Many bishops interpreted the measure as one that openly allows the conduction of gay “ceremonies,” even though the church has not yet formalized any policies regarding homosexuality; currently, the 77 million member worldwide Anglican Communion, of which the ECUSA takes part, commissioned a group of theologians to discuss human ‘sexuality’ – specifically, homosexuality.
Already several bishops have given the green light to gay ‘marriage’ blessing ceremonies, adding fuel to the fiery debate on the issue; following last year’s convention, nearly half of the members in the Anglican Communion severed fellowship with the ECUSA because of its open acceptance of homosexuality as a ‘biblical norm.’
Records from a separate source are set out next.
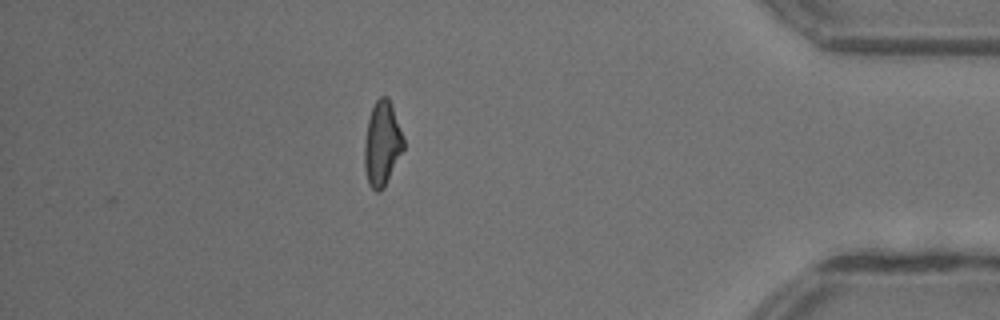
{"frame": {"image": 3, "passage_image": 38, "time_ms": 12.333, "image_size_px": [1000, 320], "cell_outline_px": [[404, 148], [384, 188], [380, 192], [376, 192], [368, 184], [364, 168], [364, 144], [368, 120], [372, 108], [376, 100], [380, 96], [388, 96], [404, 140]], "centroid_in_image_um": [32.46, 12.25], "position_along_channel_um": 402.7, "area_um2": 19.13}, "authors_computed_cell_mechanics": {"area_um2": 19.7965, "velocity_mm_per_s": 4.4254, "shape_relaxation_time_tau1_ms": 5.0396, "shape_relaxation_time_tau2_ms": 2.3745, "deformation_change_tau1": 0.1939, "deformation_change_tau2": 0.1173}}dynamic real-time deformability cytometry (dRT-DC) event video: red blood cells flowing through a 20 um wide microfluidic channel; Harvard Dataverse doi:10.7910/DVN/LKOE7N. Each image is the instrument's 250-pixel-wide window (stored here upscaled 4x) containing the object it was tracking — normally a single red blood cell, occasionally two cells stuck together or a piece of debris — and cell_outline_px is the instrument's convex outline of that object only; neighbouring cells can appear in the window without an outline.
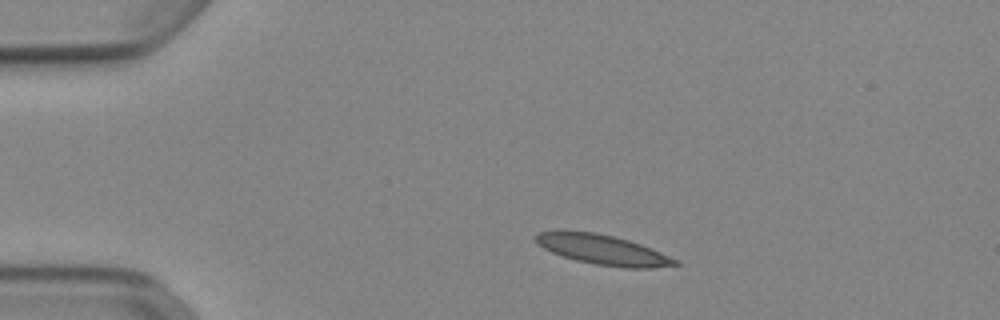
{"species": "Egyptian fruit bat (a non-hibernating species)", "species_latin": "Rousettus aegyptiacus", "temperature_condition": "cold", "stored_images_in_passage": 43, "camera_frame_rate_fps": 3000, "um_per_image_px": 0.085, "animal": {"sex": "female"}, "frame": {"image": 1, "passage_image": 1, "time_ms": 0.0, "image_size_px": [1000, 320], "cell_outline_px": [[680, 264], [652, 268], [624, 268], [596, 264], [576, 260], [552, 252], [536, 244], [536, 236], [540, 232], [556, 228], [560, 228], [596, 232], [628, 240], [652, 248], [680, 260]], "centroid_in_image_um": [51.21, 21.19], "position_along_channel_um": 33.8, "area_um2": 24.74}}
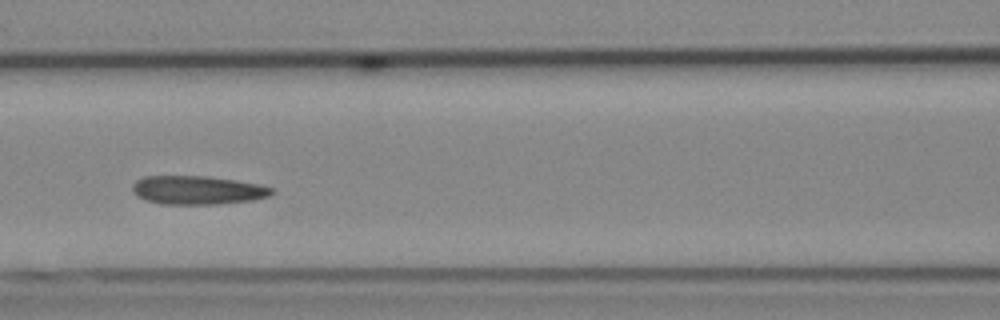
{"frame": {"image": 2, "passage_image": 14, "time_ms": 4.333, "image_size_px": [1000, 320], "cell_outline_px": [[276, 192], [268, 196], [252, 200], [216, 204], [160, 204], [144, 200], [136, 196], [132, 192], [132, 184], [136, 180], [144, 176], [208, 176], [236, 180], [260, 184], [272, 188]], "centroid_in_image_um": [16.76, 16.16], "position_along_channel_um": 149.8, "area_um2": 23.47}}
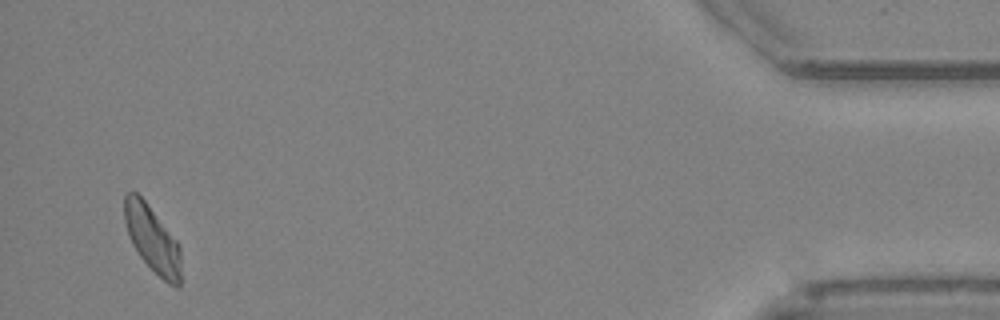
{"frame": {"image": 3, "passage_image": 41, "time_ms": 13.333, "image_size_px": [1000, 320], "cell_outline_px": [[180, 284], [176, 288], [168, 284], [140, 256], [132, 244], [124, 220], [124, 196], [128, 192], [136, 192], [144, 200], [176, 240], [180, 248]], "centroid_in_image_um": [12.94, 20.32], "position_along_channel_um": 422.3, "area_um2": 21.33}, "authors_computed_cell_mechanics": {"area_um2": 22.831, "velocity_mm_per_s": 3.8483, "shape_relaxation_time_tau1_ms": null, "shape_relaxation_time_tau2_ms": 2.6713, "deformation_change_tau1": null, "deformation_change_tau2": 0.0832}}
Other bishops contended that give same-sex blessing unions are “within the bounds of our common life as they explore and experience liturgies celebrating and blessing same-sex unions." Still others viewed the green light as yet another confirmation of what ECUSA priests have already been doing in the past.
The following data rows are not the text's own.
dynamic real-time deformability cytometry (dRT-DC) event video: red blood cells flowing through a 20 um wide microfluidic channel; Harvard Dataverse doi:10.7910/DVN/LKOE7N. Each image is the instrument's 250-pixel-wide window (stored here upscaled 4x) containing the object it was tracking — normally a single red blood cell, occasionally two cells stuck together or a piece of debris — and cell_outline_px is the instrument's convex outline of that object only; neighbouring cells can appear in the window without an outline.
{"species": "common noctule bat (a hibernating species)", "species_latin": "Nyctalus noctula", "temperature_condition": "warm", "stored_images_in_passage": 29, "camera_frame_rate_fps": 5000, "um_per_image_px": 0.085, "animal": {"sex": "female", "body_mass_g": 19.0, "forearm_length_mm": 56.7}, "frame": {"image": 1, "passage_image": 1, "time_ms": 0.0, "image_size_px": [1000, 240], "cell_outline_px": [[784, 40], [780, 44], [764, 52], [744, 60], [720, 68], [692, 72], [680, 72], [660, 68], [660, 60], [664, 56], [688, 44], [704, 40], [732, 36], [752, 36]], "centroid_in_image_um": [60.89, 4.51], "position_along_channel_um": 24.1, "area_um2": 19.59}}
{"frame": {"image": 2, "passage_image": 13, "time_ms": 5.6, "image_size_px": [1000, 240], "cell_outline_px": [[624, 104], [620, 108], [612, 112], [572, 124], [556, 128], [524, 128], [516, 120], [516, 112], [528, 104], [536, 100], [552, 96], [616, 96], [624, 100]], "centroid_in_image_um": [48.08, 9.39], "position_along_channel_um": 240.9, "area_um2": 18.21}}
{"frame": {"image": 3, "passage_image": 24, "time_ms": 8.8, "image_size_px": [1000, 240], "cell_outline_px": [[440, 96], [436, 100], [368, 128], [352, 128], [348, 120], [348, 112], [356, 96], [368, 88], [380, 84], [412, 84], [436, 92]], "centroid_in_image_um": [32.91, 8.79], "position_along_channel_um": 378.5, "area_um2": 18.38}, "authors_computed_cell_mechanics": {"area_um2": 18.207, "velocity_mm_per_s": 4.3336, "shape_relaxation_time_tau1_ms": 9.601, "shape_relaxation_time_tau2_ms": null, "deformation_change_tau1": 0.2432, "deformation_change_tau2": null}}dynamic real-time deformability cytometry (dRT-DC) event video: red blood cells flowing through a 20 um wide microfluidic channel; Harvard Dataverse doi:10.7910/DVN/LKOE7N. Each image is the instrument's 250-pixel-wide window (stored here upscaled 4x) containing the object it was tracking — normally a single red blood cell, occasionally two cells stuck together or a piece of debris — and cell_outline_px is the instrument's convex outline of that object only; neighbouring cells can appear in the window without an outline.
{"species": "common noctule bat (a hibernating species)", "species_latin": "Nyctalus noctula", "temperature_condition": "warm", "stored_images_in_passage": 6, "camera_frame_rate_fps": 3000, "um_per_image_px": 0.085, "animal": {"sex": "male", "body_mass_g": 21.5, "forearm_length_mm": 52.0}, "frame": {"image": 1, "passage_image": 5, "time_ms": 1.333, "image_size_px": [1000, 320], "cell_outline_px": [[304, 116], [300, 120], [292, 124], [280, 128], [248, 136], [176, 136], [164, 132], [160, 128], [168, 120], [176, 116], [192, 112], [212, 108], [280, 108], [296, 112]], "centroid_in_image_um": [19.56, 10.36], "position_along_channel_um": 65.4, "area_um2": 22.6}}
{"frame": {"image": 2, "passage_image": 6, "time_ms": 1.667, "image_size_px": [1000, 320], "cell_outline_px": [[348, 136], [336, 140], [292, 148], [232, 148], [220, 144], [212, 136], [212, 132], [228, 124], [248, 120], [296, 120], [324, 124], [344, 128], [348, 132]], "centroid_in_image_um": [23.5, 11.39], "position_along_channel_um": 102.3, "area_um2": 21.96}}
However, the Rev. Kendall Harmon, theologian for the conservative Diocese of South Carolina, viewed last year’s convention as a “change in teaching” that has damaging effects inside and aside the multi-million member denomination.
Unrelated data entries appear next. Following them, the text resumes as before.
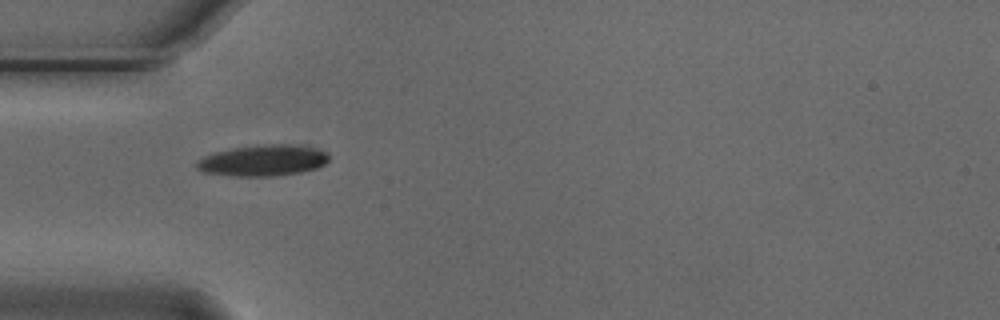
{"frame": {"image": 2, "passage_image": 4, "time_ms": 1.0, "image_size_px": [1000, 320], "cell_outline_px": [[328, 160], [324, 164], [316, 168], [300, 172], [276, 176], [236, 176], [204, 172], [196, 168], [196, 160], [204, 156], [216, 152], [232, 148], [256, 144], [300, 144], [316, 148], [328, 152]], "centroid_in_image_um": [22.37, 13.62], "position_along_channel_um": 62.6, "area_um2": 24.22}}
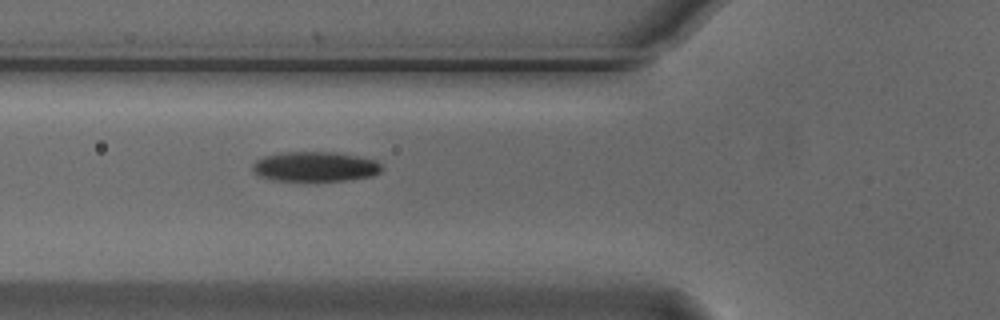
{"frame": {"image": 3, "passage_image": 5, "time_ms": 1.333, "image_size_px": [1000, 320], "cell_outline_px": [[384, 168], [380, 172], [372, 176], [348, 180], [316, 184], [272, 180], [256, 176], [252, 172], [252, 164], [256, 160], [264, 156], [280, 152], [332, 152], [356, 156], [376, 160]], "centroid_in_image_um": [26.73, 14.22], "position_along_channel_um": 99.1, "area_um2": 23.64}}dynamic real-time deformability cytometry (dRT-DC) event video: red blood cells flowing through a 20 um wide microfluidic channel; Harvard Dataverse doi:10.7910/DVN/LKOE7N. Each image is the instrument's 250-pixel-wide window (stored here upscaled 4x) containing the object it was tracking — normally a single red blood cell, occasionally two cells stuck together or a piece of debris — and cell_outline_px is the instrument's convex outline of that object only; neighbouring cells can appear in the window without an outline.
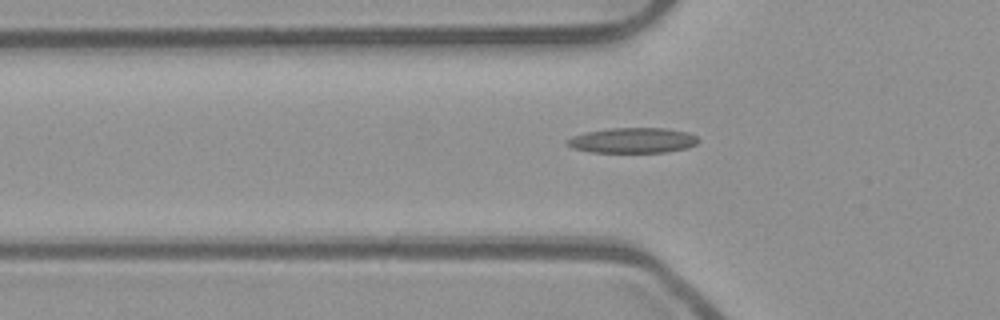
{"species": "common noctule bat (a hibernating species)", "species_latin": "Nyctalus noctula", "temperature_condition": "room temperature", "stored_images_in_passage": 50, "camera_frame_rate_fps": 3000, "um_per_image_px": 0.085, "animal": {"sex": "male", "body_mass_g": 23.1, "forearm_length_mm": 52.7}, "frame": {"image": 1, "passage_image": 18, "time_ms": 5.667, "image_size_px": [1000, 320], "cell_outline_px": [[700, 140], [696, 144], [688, 148], [668, 152], [592, 152], [572, 148], [564, 144], [564, 140], [572, 136], [584, 132], [608, 128], [664, 128], [688, 132], [696, 136]], "centroid_in_image_um": [53.75, 11.93], "position_along_channel_um": 72.1, "area_um2": 19.59}}
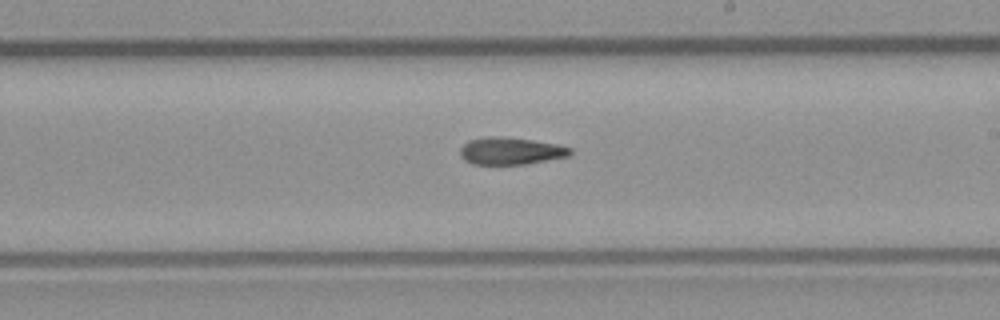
{"frame": {"image": 2, "passage_image": 31, "time_ms": 10.0, "image_size_px": [1000, 320], "cell_outline_px": [[572, 152], [568, 156], [528, 164], [472, 164], [464, 160], [460, 156], [460, 148], [468, 140], [532, 140], [556, 144], [572, 148]], "centroid_in_image_um": [43.46, 12.9], "position_along_channel_um": 245.5, "area_um2": 16.42}}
"You had more incremental movement toward a revision of the church's sexual teaching," Harmon said. "What's actually happened is we've changed our teaching. I'd just wish we'd be honest about it.”
Harmon, like many other biblically-centered Episcopalians, say liberal leaders should not allow the cores of faith to be altered by their own view of what they believe.
However, with no central authority within the denomination, bishops and clergy are free to interpret whatever legislation is passed with their own view of what the measure implies.
"You're always going to have people who are going to interpret legislation conceivably in a different way," said Bishop John Chane of Washington, D.C., who in June conducted the first ceremony for gay partners using his diocese's new liturgy. "To believe that consensus is ultimately the way in which we live in a community of faith really limits the power of the Holy Spirit."
With the Lambeth Commission due within the next few months and with yet another Episcopal convention on its way, bishops have much longer to go before coming to any form of agreement on the issue – at least for now.